0

I was interested in how Hyper-Threading awareness impacts the scheduling of threads onto logical and physical cores, e.g., does it co-locate threads from the same process to benefit from cache sharing, does it separate threads that it somehow knows will contend a lot for core resources, does it combine computationally-intense threads with I/O-intense threads, etc.

I googled how-does-scheduler-treat-logical-core. I didn't ask for an AI answer, but the Google results led with the AI answer that a Hyper-Threading-unaware scheduler treats logical cores the same as physical cores. In a multi-core CPU, if there are hypothetically only two threads to run, the lack of Hyper-Threading awareness could cause the scheduling of both threads onto the same physical core. This makes the one core too busy and delays the completion of the thread tasks.

However, that's just Google's AI. If it is to have any credibility, then it needs corroboration. The AI response seems to imply that the a Hyper-Threading-aware scheduler would prefer to spread threads out onto different physical processors and only double them up when there are no more physical processors. Is this actually true? Where can I find this information?

There is a reason why I wonder about the veracity of this Hyper-Threading-aware preference to spread threads out onto different physical cores. On a typical computer, there are thousands of threads waiting to run. This is greater than the number of logical and physical processors by many fold, if not orders of magnitude. This isn't just an AI answer, so it seems that outside of very specific scientific computing applications, it's quite plausible that there is no advantage to avoid doubling up threads onto physical cores. Is this correct, or am I missing something?

Ultimately, I'm trying to get an idea of how Hyper-Threading awareness improves scheduling. Based on what I have been able to find thus far, it's quite possible that it doesn't. However, I am not a computer scientist -- I merely had to learn about multithreading to make my software component thread-safe since the host application does use hyperthreading.

P.S. I've been perusing Hyper-Threading pages online for days, so I'm not really asking about the basics of multithreading, SMT, what Hyper-Threading is, superscalar, or that kind of background.

user2153235
  • 1,543

1 Answers1

1

Hyperthreading shares a CPU core across two threads. That means that both those threads need to share caches, core resources and execution units. When you are only using one of the hyperthreaded cores that means that the cache and resource can be better allocated to the thread that is running.

Put simply if you have 4 things to do, and 4 hyperthreaded cores, and as a result you only need 4 cores, then best performance will be achieved by using the "full" cores and avoiding the second (hyper) thread on each core.

As a clarification hyperthreading does not equal a 100% boost in performance per core. An old example was that hyperthreading could allow an extra 30% performance boost depending on task. Two tasks running on a single hyperthreaded core would only be equivalent to 1.3 processors.

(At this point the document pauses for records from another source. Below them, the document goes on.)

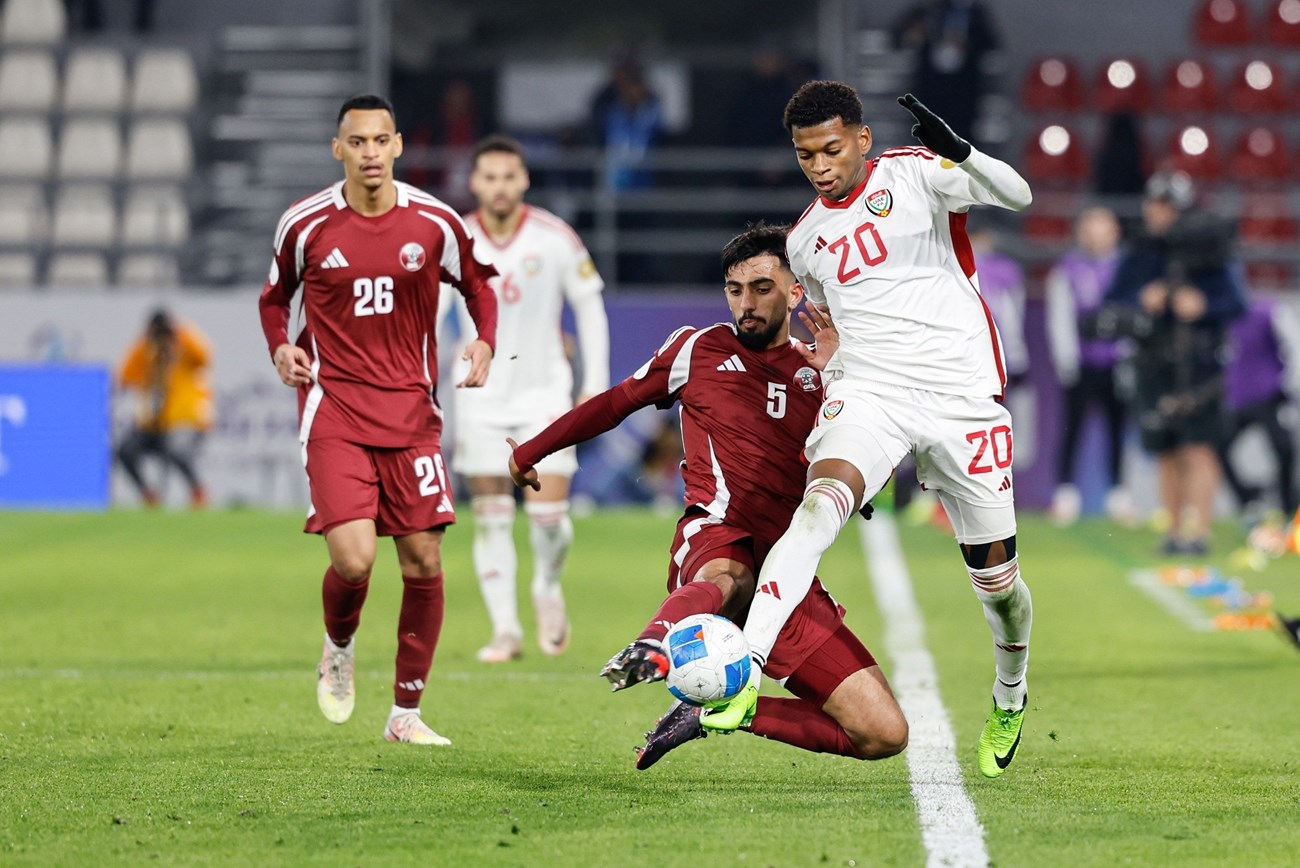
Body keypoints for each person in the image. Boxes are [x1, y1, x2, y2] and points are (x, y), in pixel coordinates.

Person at [703, 82, 1034, 780]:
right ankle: (747, 665)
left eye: (830, 149)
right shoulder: (804, 241)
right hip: (873, 394)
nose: (820, 166)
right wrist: (833, 367)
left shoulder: (918, 171)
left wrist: (961, 152)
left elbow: (1019, 196)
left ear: (860, 139)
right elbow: (836, 329)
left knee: (998, 585)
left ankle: (1011, 691)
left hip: (960, 396)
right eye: (804, 156)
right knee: (816, 511)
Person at [508, 223, 907, 770]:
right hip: (714, 535)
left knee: (883, 734)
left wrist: (841, 381)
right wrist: (531, 450)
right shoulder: (697, 349)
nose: (746, 302)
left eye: (762, 288)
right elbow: (613, 403)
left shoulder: (828, 373)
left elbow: (865, 487)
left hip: (785, 572)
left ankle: (720, 712)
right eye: (734, 289)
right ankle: (653, 644)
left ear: (796, 293)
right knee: (729, 575)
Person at [257, 94, 500, 746]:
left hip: (412, 415)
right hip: (334, 408)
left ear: (397, 146)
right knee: (357, 558)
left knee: (423, 559)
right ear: (338, 149)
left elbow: (477, 283)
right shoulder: (305, 224)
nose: (369, 153)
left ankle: (406, 715)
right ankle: (339, 645)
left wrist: (483, 341)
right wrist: (281, 345)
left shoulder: (435, 221)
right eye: (356, 142)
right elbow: (275, 297)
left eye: (380, 141)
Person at [444, 134, 609, 663]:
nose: (499, 186)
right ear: (475, 182)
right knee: (491, 515)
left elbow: (589, 305)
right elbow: (428, 314)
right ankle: (505, 630)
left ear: (524, 180)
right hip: (479, 395)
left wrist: (594, 384)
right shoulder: (454, 239)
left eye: (508, 176)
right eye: (489, 177)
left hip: (544, 394)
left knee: (550, 518)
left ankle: (546, 585)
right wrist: (429, 382)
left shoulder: (554, 237)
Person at [1099, 170, 1247, 555]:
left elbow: (1237, 302)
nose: (1159, 212)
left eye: (1167, 205)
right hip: (1153, 360)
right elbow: (1112, 303)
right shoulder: (1141, 251)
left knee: (1198, 446)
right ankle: (1175, 529)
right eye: (1155, 203)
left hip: (1200, 359)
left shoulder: (1209, 246)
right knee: (1165, 446)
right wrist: (1141, 302)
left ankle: (1198, 531)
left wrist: (1203, 305)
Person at [1045, 206, 1130, 525]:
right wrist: (1066, 359)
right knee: (1072, 428)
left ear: (1114, 232)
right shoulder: (1069, 268)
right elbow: (1060, 316)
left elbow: (1132, 312)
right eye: (1091, 229)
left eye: (1103, 229)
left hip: (1116, 361)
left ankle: (1118, 493)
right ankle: (1066, 492)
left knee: (1117, 428)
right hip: (1082, 361)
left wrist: (1127, 354)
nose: (1097, 236)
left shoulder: (1125, 267)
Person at [116, 308, 213, 508]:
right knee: (124, 451)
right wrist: (146, 346)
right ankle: (148, 495)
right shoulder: (146, 351)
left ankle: (197, 491)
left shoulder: (184, 347)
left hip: (182, 419)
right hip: (153, 423)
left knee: (176, 449)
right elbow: (125, 376)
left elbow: (205, 356)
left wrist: (178, 334)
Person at [1218, 294, 1297, 521]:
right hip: (1237, 397)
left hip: (1269, 396)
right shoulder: (1224, 315)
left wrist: (1287, 385)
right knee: (1218, 446)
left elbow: (1293, 346)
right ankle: (1248, 499)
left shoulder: (1269, 312)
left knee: (1284, 449)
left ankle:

As an alternative running two tasks on two "full" processors, assuming no memory or other constraints, would achieve the full performance of both cores. Two things would truly be running simultaneously rather than sharing execution resources.

So to clarify:

  • 1 core with Hyperthreading = 130% performance uplift
  • 2 x cores = 200% performance

So you absolutely would prefer to have individual task running on "full" cores where possible.

That's where the hyperthreading aware scheduler comes in.

It would preferentially schedule tasks on each core, and then only make use of the remaining core resource via hyperthreading when necessary.

Ignore "I/O" and other features, between processes each core is basically identical and has the same speed to memory and hard disks. There is no benefit to "co-locating" processes as the moment they do a memory or other hardware request they will see the same limit regardless of what core they are on.

Pai-to
  • 413